Karena ayahandanya wafat sewaktu sang pujangga belum cukup dewasa, Bagus Burhan
kemudian ikut dengan kakeknya, yaitu R. Tumenggung Sastronegoro, yang juga seorang
bangsawan keraton Solo.
Dikisahkan, pada saat dirawat oleh kakeknya inilah Bagus Burhan hidup dengan
penuh kemanjaan, sehingga bakatnya sebagai seorang pujangga sama sekali belum
terlihat. Bahkan, kesukaannya di masa muda adalah sering menyabung jago, dan
bertaruh uang. Bermacam-macam kesukaan yang menghambur-hamburkan uang seakan
menjadi cirri khasnya kala itu.
Namun demikian sang kakek, R. Tumenggung Sastronegoro, telah meramalkan kalau
nanti cucu kinasihnya ini akan menjadi seorang pembesar setaraf dengan kakek
buyutnya. Untuk mewujudkan ramalannya ini, sang kakek kemudian menitipkan Bagus
Burhan ke Kyai Imam Bestari pemilik pondok pesantren Gebang Tinatar di
Tegalsari, Ponorogo.
Pada saat di pesantren, kebengalan Bagus Burhan semakin menjadi. Hal ini
membuat Kyai Imam Bestari kewalahan. Kesukaannya bertaruh dan berjudi sabung
ayam tidak kunjung luntur. Karena kebiasaan buruknya ini, maka sering kali
bekal yang dibawanya dari Solo habis tak karuan di arena judi sabung ayam.
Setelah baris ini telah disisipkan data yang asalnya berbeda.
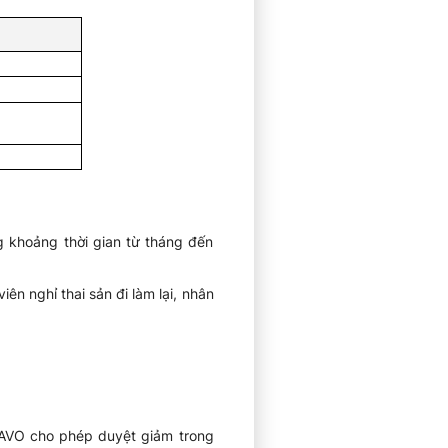
g khoảng thời gian từ tháng đến
n nghỉ thai sản đi làm lại, nhân
RAVO cho phép duyệt giảm trong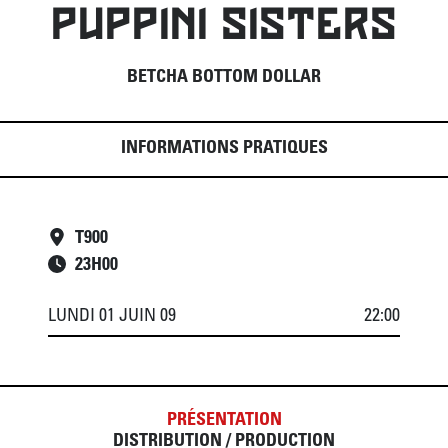
PUPPINI SISTERS
BETCHA BOTTOM DOLLAR
INFORMATIONS PRATIQUES
T900
23
H
00
LUNDI 01 JUIN 09
22:00
PRÉSENTATION
DISTRIBUTION / PRODUCTION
Karena kenakalannya, setelah setahun berguru, tak ada kemajuan sama sekali.
Oleh karena itulah Kyai Imam Bestari memintanya agar pulang ke Solo. Sang
Kyai merasa tak sanggup untuk mengajarnya ilmu-ilmu keagamaan.
Wibawa Kyai Imam Bestari membuat Bagus Burhan tak kuasa untuk menolak titahnya.
Namun, dia menghadapi dilema. Kalau dirinya pulang ke Solo, kakeknya pasti akan
marah besar.
Karena takut pada murka kakeknya inilah, maka bersama dengan Ki Tanujoyo
pamomongnya, Bagus Burhan memutuskan untuk tidak pulang ke Solo. Dia memilih
berguru ke Kediri.
Dikisahkan, dalam
perjalanan menuju Kediri, Bagus Burhan dan Ki Tanujoyo tersesat di sebuah
hutan. Karena hingga tiga hari tiga malam tak menjumpai rumah penduduk,
maka selama itu pula mereka tak makan dan tak minum. Karena kelaparan, Bagus
Buhan yang biasa hidup enak dan serba kecukupan akhirnya pingsan.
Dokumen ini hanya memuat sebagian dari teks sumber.